Rehabilitating stressed characters costs money, so if you’re not successful enough in your dungeon raids, you’re not going to be able to afford to keep your party members in good emotional and mental health. Furthermore, if you’re doing poorly on a run and opt to flee back to town, your entire party takes a large amount of stress. Not only do you miss out on most of the rewards in the dungeon, but you wound up with fewer useful characters to use on the next run.

All this means that as your characters get higher level, they also get more difficult to deal with, since they will develop all sorts of bad personality traits. (As if this game wasn’t hard enough!) In my first game, I got deep enough in a sinkhole of low funds and mentally dysfunctional party members that I started a whole new game, and I’d imagine I’m not the only one who’s done that.

There’s just so much to keep on top of: money, resources, sanity, health, injuries, sickness and equipment, and most of those things are regularly turning against you and making it more difficult to manage the other things. It’s likely due in part (in large part, even) to my inexperience, but I’ve found myself regularly feeling as though the game has turned on me, and that I’ve spiraled past the point where I can recover. While I admire Darkest Dungeon‘s commitment to difficulty and complexity, it can be a bit overwhelming.

It’s dang polished for an early access game.

Darkest Dungeon isn’t a “finished” game.

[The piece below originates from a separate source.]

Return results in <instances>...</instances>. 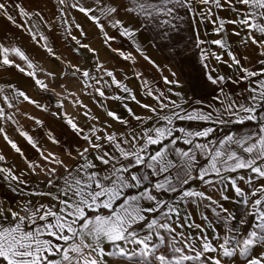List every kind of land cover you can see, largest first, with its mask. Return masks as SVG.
Segmentation results:
<instances>
[{"label": "snow or ice", "instance_id": "obj_1", "mask_svg": "<svg viewBox=\"0 0 264 264\" xmlns=\"http://www.w3.org/2000/svg\"><path fill=\"white\" fill-rule=\"evenodd\" d=\"M95 2L97 9L85 7L78 0L71 7L77 8L95 23L106 41L114 40L115 37L105 32L101 17L121 36L131 38L138 31L152 26L163 39L169 35L167 28H176L173 20L182 19L177 14L178 8L195 12L196 3L214 5L217 9L227 5L229 10L236 12V18H221L215 31L218 34L224 31L226 23L236 26L240 31L234 30L233 35L239 36L244 31L246 35L241 43L245 47L256 46L259 55L264 57V0H128L126 4L104 6H101V0ZM59 3L64 4L65 0H59ZM10 7L6 2H0V15L13 25L24 27L10 14ZM15 7L21 17L41 16L39 12L29 13L19 4ZM96 10H99L100 16L94 14ZM121 10L140 18L141 28L125 25L118 19ZM207 14H212L211 7L207 9ZM200 15L206 13L201 12ZM27 30L31 33V28ZM32 39L36 40L35 34H32ZM40 39L46 40L47 37L41 35ZM72 39L81 48L95 53L94 49L82 44L75 36ZM203 43L198 39L197 47ZM211 43L227 51L230 63L224 61L220 54L212 52L210 55L216 61L228 63L229 67L235 65L241 73L234 83H248L245 101L233 99L220 87L216 100L221 103V107L205 112L202 109L184 108L183 104L187 101L179 92L173 93L180 97L179 103L160 92L154 97L157 107L140 105L150 115L136 116L128 109L129 114L139 122V130L133 128L127 133L113 132L101 137L95 135L94 128L92 135L83 136L86 147L77 149L75 156L68 153L69 158L75 161L73 164L66 163L50 152L48 156L52 157L51 162L61 166L63 174L55 180H48V191L29 194L46 198L48 202L34 203L29 199L19 203L15 209L0 205V264H236L237 257L242 264H264V59L258 60L261 65L259 70H253L244 67L241 58L230 50L223 38ZM43 47L49 54L55 55L47 44ZM137 51L140 49L137 48ZM10 54L26 61L29 69L35 67L19 47L9 48L3 44H0V65H15L19 71H26L9 58ZM119 54L125 60L133 58L130 53ZM141 55L155 66L148 56L142 52ZM207 58L205 50L201 49V61ZM242 59L247 61L249 58L244 56ZM70 67L75 69L73 76L81 72L77 66ZM204 67L208 68V65L204 64ZM105 72L111 77L112 84L125 92L131 91L116 79L112 71ZM26 74L35 78L34 71H27ZM81 74L85 78L91 76L87 70ZM207 80L213 85H222L226 78L207 74ZM35 83L47 89L40 79H35ZM165 83L179 86L178 80L169 81L166 77ZM96 91L101 97L105 96L102 89L97 88ZM17 95L29 103H37L23 91H18ZM148 95H153L151 89ZM132 99L135 100V96ZM194 103L199 105L202 101L196 100ZM8 106L13 105L9 102ZM108 116L121 124H128V121L111 111ZM2 118H5V112L0 108ZM177 121H198L209 126L191 130L177 127ZM248 122L255 124L254 130L214 137L218 126ZM67 123L78 135L83 131L71 119ZM3 131L0 128V132ZM20 134L36 147L27 132L22 131ZM49 138L53 143L57 142L51 134ZM101 139L107 141L111 151L100 143ZM5 140L17 153H21V149L6 134ZM180 144L186 147H180ZM4 159L0 155V160ZM28 167L34 171L35 167L40 166L28 163ZM41 170L49 177L56 174V168ZM240 170L253 175L247 180L251 186L249 191L240 187L236 178H227L236 197L245 206L244 214L232 226L231 222L236 217L227 208L206 196L204 191L195 190L189 185L195 180L204 185H213L216 181L211 177L223 182L224 172L236 173ZM0 172L7 173V177L18 184L26 183L10 169L0 168ZM239 179L244 180L245 177L240 176ZM254 180L260 183L257 185ZM161 194L176 195L173 199H164ZM222 198L228 200L229 196L224 195ZM203 199L211 200L212 204L219 207L217 216L224 220L226 226L224 236L213 229V235L209 237L205 226L190 222L191 216L187 213L182 216L188 203ZM221 213L226 215L221 216ZM185 227L199 230V236L186 234L183 231ZM207 227L212 226L209 224ZM256 249L261 250L256 252Z\"/></svg>", "mask_w": 264, "mask_h": 264}, {"label": "crops", "instance_id": "obj_2", "mask_svg": "<svg viewBox=\"0 0 264 264\" xmlns=\"http://www.w3.org/2000/svg\"><path fill=\"white\" fill-rule=\"evenodd\" d=\"M0 2L9 4L11 6L10 14L16 18L18 24L24 25V27H17L0 15V44L9 48L19 47L35 66L33 69H29L26 61L20 60L12 54L9 58L14 60L16 65L25 68V72L19 71L15 65H0V89H2L0 91V108H3L5 112V118L0 119V128L4 130L0 132V155L5 157L4 160H0V168L10 169L16 176L26 181L24 184H18L7 177V173L0 172V205L5 208L11 206L15 209L19 203L29 199L34 203L48 202L46 198L29 194L48 191V180L50 178L55 180L56 177L63 174V168L51 162L52 157L48 156L50 152L66 163L73 164L75 161L69 158L68 153L71 152L75 156L77 149L86 147L87 142L83 136L92 135L94 128L96 129L95 135L101 137L113 132L127 133L133 128L139 130V122L129 114L128 109H131L136 116L150 115L151 113L140 105L148 104L157 107V100L154 97L160 92L178 103L180 97L173 93L179 92L187 101L183 104L184 108L202 109L205 112L221 107V103L216 100L220 87H223L225 93L230 94L233 99L244 102L248 95L246 91L248 83H234L241 75L236 66L224 65L223 62L216 61L210 55L215 49L216 54L222 55V59L230 63L227 52L225 53L224 49L218 45L212 44L213 40L222 38L226 40L230 50L236 53L238 58H241L244 67L259 70L261 65L258 60L264 59L259 55L256 46L245 47L241 43L246 35L244 31H241L239 36L233 35L234 30L240 31L236 26L226 23L224 31L219 34L215 31L219 27L221 18L224 20L236 18V12L229 10L227 5L222 9H217L214 5L196 3L194 4L195 12L178 8L177 14L182 19L173 20L176 28H167L169 35L163 39L159 31L152 26L138 31L131 38L121 36L117 29L112 28L101 17L105 32L108 36L115 37L114 40L106 41L104 34L95 23L88 20L77 8L71 7L72 4L77 3V0H65L64 4H60L59 0H0ZM78 2L85 7L98 8L95 0H78ZM152 2H157V0H152ZM126 3L128 0H101V6ZM17 4L29 13L39 12L43 18L36 15L21 17L15 7ZM209 7L212 9L211 15L207 14ZM201 12H205L206 15L201 16ZM94 14L101 15L99 10H96ZM117 18L121 19L125 25L136 29L141 28V19L126 14L123 10L120 11ZM28 28H31V33L27 30ZM32 34H35L36 40L32 39ZM41 35L47 39H40ZM73 36L82 44L89 45L95 50V53L81 48L72 39ZM198 39L205 42L200 47H197ZM45 44L53 49L55 55L47 52L43 47ZM137 48L140 51H137ZM113 49L118 51H113ZM177 49H183L182 53L178 54ZM192 49H196L197 52ZM201 49L205 50L208 57L203 62L201 61ZM120 52L125 55L130 53L133 58L125 60L119 54ZM141 52L154 61L155 66L146 61ZM244 56L249 59L243 60ZM56 57H60V59H56ZM181 57L184 58L183 62H181ZM193 58L196 62L211 64V70H214L215 76H224L225 82L222 85H216L215 90L205 88L193 91L192 87L186 83L187 80L193 79L191 74ZM83 63L88 65L87 71L91 76L83 77L82 71L73 76L72 72L75 69L70 65L81 69ZM183 63L188 67L184 66L182 69L180 65ZM101 65L103 67H100ZM105 70L112 71L116 79L131 91L125 92L112 84L111 77L106 75ZM203 70L208 72L209 66L208 68L204 67ZM27 71H34L35 78L28 76ZM48 73H53V75H48ZM173 73L176 75L173 76ZM165 77L169 81L178 80L179 86L165 83ZM35 79L43 81L47 85V89L37 85ZM145 81H147L146 84ZM97 88L105 92L104 97L99 95L96 91ZM150 89L153 92L152 96L148 95ZM169 89L172 91L170 92ZM18 91H23L37 103L25 101L23 97L17 95ZM116 96L121 99H112ZM132 96H135V100L132 99ZM5 97L8 98L7 101ZM222 99L223 97H221ZM196 100H201L202 103L197 105L194 103ZM9 102L13 105L12 107L8 106ZM109 111L128 121V124H121L108 116ZM68 119H71L83 130L79 135L67 123ZM36 121L41 123L38 124ZM176 124L177 127L191 130L209 126L198 121H177ZM254 129L255 124L251 122L242 125L231 123L218 126L214 137L219 138L229 133L243 134ZM22 131L32 137L36 147H33L20 134ZM5 134L17 144L22 154L17 153L8 144ZM49 134L54 137L56 143L52 142ZM100 143L111 151L107 141L101 139ZM179 146L186 147L183 144ZM44 157H48V159L45 160ZM200 162L203 164V159ZM28 163L40 167H35L33 171L28 167ZM42 168H56L55 176L45 175ZM252 175L246 170L236 173L224 172L223 182H219L217 177H211L210 179L216 181L213 185H204L199 180H195L189 187L204 191L206 196L227 208L236 217V220L231 222V225L235 226L244 214L245 206L240 202V198L236 197L230 180L227 178H236L238 185L245 191H249L251 186L247 180ZM240 176H244L245 179L240 180ZM254 183L258 185L260 181L254 180ZM175 195L161 194V198L173 199ZM224 195L229 196V199L224 200L222 198ZM217 212H220V209L216 204H212L211 200L203 199L197 203H188L183 209L182 216L187 213L191 216L190 222L205 226L209 237L213 235V229L224 236L226 234L225 222L217 216ZM223 215L226 214L221 213V216ZM209 224L212 226L211 228L207 227ZM183 231L192 236L200 234L199 230L195 228L185 227ZM260 250L256 249L255 251ZM236 264H242L239 257L236 258Z\"/></svg>", "mask_w": 264, "mask_h": 264}, {"label": "rangeland", "instance_id": "obj_3", "mask_svg": "<svg viewBox=\"0 0 264 264\" xmlns=\"http://www.w3.org/2000/svg\"><path fill=\"white\" fill-rule=\"evenodd\" d=\"M241 7H243V6H241ZM195 50L196 49H192V51H194V52H195ZM182 51H183V49H177L178 54L182 53ZM209 51H210V49H209ZM224 51H225V53L227 52L225 49H224ZM196 52H197V50H196ZM213 52H215V49H213ZM183 59L184 58L181 57V62H183ZM224 65H228V63H224ZM180 66L182 69L184 68V66L186 68L188 67V65H184V63L181 64ZM208 66H209V70H208V72H205L203 70L204 64L196 62V60H194V58L192 59V65H191V69H192L191 71L192 72H191V74L193 76V79L187 80L186 83L192 87L193 91H199V90L205 89V88H208L209 90H215L216 85H213L210 81L207 80V74H211V75H213V77H216L215 72H214V70H211V64H209ZM82 67L83 68H81V71H84V70H87L88 65L86 63H83Z\"/></svg>", "mask_w": 264, "mask_h": 264}]
</instances>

It’s early access, which means there are unfinished features, and the game will be changing regularly until it reaches its final state. We’ve played lots of good early access games in the past — Elite: Dangerous spent most of last year in beta, and Invisible, Inc. and Crypt of the Necrodancer are two more that come to mind.

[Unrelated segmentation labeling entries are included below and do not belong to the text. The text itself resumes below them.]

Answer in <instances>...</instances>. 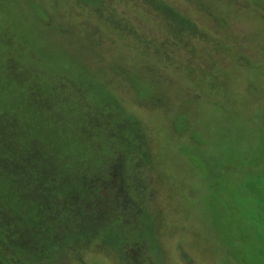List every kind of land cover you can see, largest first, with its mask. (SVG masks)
I'll return each mask as SVG.
<instances>
[{"label": "rangeland", "instance_id": "1", "mask_svg": "<svg viewBox=\"0 0 264 264\" xmlns=\"http://www.w3.org/2000/svg\"><path fill=\"white\" fill-rule=\"evenodd\" d=\"M0 264H264V0H0Z\"/></svg>", "mask_w": 264, "mask_h": 264}, {"label": "trees", "instance_id": "2", "mask_svg": "<svg viewBox=\"0 0 264 264\" xmlns=\"http://www.w3.org/2000/svg\"><path fill=\"white\" fill-rule=\"evenodd\" d=\"M42 88H40V90H41ZM40 92L41 91H38V94H40ZM41 95H42V97H40V96H34V97H30L29 98V101H35V99L37 98V100H36V103H44V104H42V105H45L47 102H50V100L49 99H45V96L42 94V92H41ZM40 105V104H39ZM29 124H32V121H30V122H28ZM21 127V126H20ZM20 129H22V128H20ZM36 141H37V143H35L34 141H33V143L31 144V145H29V146H31L32 148H34V150H35V154H34V157H38L37 156V154L38 153H41V151L43 150V148L42 147H46L45 145H47V144H44L43 143V141H39L38 139H36ZM17 143H19V142H17ZM21 146H22V144L21 143H19ZM23 148H24V145L22 146ZM23 148H22V150H23ZM24 153V152H23ZM34 153V152H33ZM19 155H20V157H21V154L19 153ZM39 155V154H38ZM28 157H29V155H28ZM23 159H24V157H23ZM35 167H37V166H35ZM29 173L30 172H28V175H29ZM32 176V175H31ZM29 181H31L30 179H29ZM34 189H36V188H34ZM37 190V189H36ZM43 195V194H42Z\"/></svg>", "mask_w": 264, "mask_h": 264}]
</instances>
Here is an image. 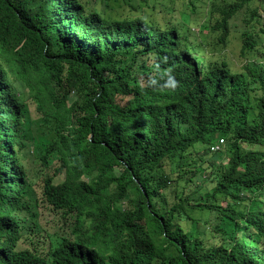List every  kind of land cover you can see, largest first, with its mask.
<instances>
[{
  "label": "trees",
  "instance_id": "1",
  "mask_svg": "<svg viewBox=\"0 0 264 264\" xmlns=\"http://www.w3.org/2000/svg\"><path fill=\"white\" fill-rule=\"evenodd\" d=\"M90 1L0 0V264H264V0Z\"/></svg>",
  "mask_w": 264,
  "mask_h": 264
},
{
  "label": "rangeland",
  "instance_id": "2",
  "mask_svg": "<svg viewBox=\"0 0 264 264\" xmlns=\"http://www.w3.org/2000/svg\"><path fill=\"white\" fill-rule=\"evenodd\" d=\"M153 1V0H152ZM155 1V4H156V7L155 8H150V7H147L148 5L150 6H153L152 2H149L148 5H144L142 3V5H144L142 7V10H145V14H152L153 16H155L157 19L159 20H164V17L165 16V13H164V6H166L167 4L165 3H168L169 0H154ZM195 1V0H193ZM204 1H207V0H196V2H198V7H201L200 9H198V17H197V20L196 21L197 23L203 21V18H204V14H203V11H206L208 10V7H206V4L204 3ZM218 3H221L222 0H217ZM233 1H236V0H233ZM81 2L86 5L87 7L89 5H93V8L94 9H97V10H101L103 7L102 5L97 2L95 5L93 4V2H91L90 0H81ZM142 1L140 0H125V3L124 1L122 0V2L119 1V3H121L123 5V7H119L117 6L116 2L114 0H109V5H111V8H113L112 10H108V15L110 17H123L125 15H131V13H133V10H131V7H130V4H141ZM258 4L257 2H255V5ZM262 4L264 5V1L262 2ZM105 9V8H103ZM170 14L171 16L174 15V16H178L179 12L178 11H170ZM241 14V12L239 13V15ZM244 16V12L242 11V15L241 17L243 18ZM162 23V22H161ZM243 24V21L241 22ZM242 27V25H241ZM258 31V30H257ZM192 32H195L196 34H198V30L196 27H193L192 28ZM259 33V31H258ZM261 36H263V34L260 33ZM239 43V39L237 37H231V42H230V46L228 47H224L222 48L223 51L226 53V59L228 61H230L231 65L233 66H240L241 65V60L242 58L239 57V50L238 48L236 47V45ZM28 89L29 87H26V92H28ZM77 96V95H76ZM33 105L30 104L29 106V109H30V117L31 118H34V122H32L31 124V131H32V134L34 137H37V135L39 134H47L48 137H50V135L48 134L49 131H52V124L51 122H40L38 123L36 120L39 119V117H36L37 113L35 112V109H33ZM33 120V119H32ZM31 149H32V143L30 142L29 143V146L25 149V153L29 158L32 157V152H31ZM61 176L58 177V180H61Z\"/></svg>",
  "mask_w": 264,
  "mask_h": 264
},
{
  "label": "clouds",
  "instance_id": "3",
  "mask_svg": "<svg viewBox=\"0 0 264 264\" xmlns=\"http://www.w3.org/2000/svg\"><path fill=\"white\" fill-rule=\"evenodd\" d=\"M118 1H119V0H118ZM118 1H116V2H118ZM220 139H221L222 141H220ZM220 139H218L217 142L213 143V144H217V145H218V149H216V150H212V149L210 148V146L213 145V144H211V145L209 146V151L214 152V151H217V150L222 149L223 144H224L225 141H224L223 138H220ZM243 146H246V143H243Z\"/></svg>",
  "mask_w": 264,
  "mask_h": 264
},
{
  "label": "built area",
  "instance_id": "4",
  "mask_svg": "<svg viewBox=\"0 0 264 264\" xmlns=\"http://www.w3.org/2000/svg\"><path fill=\"white\" fill-rule=\"evenodd\" d=\"M220 141H222V140L220 139ZM210 148L212 150H216V149H218V145L217 144H213V145L210 146Z\"/></svg>",
  "mask_w": 264,
  "mask_h": 264
},
{
  "label": "crops",
  "instance_id": "5",
  "mask_svg": "<svg viewBox=\"0 0 264 264\" xmlns=\"http://www.w3.org/2000/svg\"><path fill=\"white\" fill-rule=\"evenodd\" d=\"M115 1V0H114ZM120 2H122L121 0H119ZM119 1L118 2H116V4H117V6H119V7H123V5L121 4V3H119Z\"/></svg>",
  "mask_w": 264,
  "mask_h": 264
}]
</instances>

Even compared with those games, though, Darkest Dungeon feels remarkably far along. It’s got a lot of levels to play through, a bunch of characters, a ton of different gameplay elements all woven together and apparently fully functional. It’s deep, chewy, and complex. You can’t currently play it to completion, but that doesn’t make it feel any less complete.

The Hottest New Game On Steam Sure Lives Up To Its Name

I’m sure the final game will be a bit different from the game I’ve been playing — and I do hope they make it at least a bit more welcoming to newbies — but still, this is a very polished early access game.

Broad early impressions: It’s good

So far, I’m digging Darkest Dungeon. It’s grim and punishing, but there’s just so much going on that I can’t help but want to dig deeper in hopes that I’ll come to understand it better.

I was chatting with Luke about it earlier today, and he said something along the lines of, “It gives me the Diablo feeling that Diablo never gave me.” I like that, and get what he’s saying. This game feels a bit like I remember the first Diablo feeling, but it’s so much deeper than that, particularly in how you invest in and develop such a wide variety of characters. You watch them get physically stronger, mentally weaker, then unexpectedly die and be replaced, all while your town gets better suited to keep a larger and larger army alive and sane. It may be challenging, but it’s also been rewarding enough to keep me coming back.

That said, it’s early access, and I’ve only played a few hours. I’m betting that more than a few of you are also playing, so I hope you’ll share your own thoughts on the game below below. Also, if you have any tips, I’d love to hear ’em.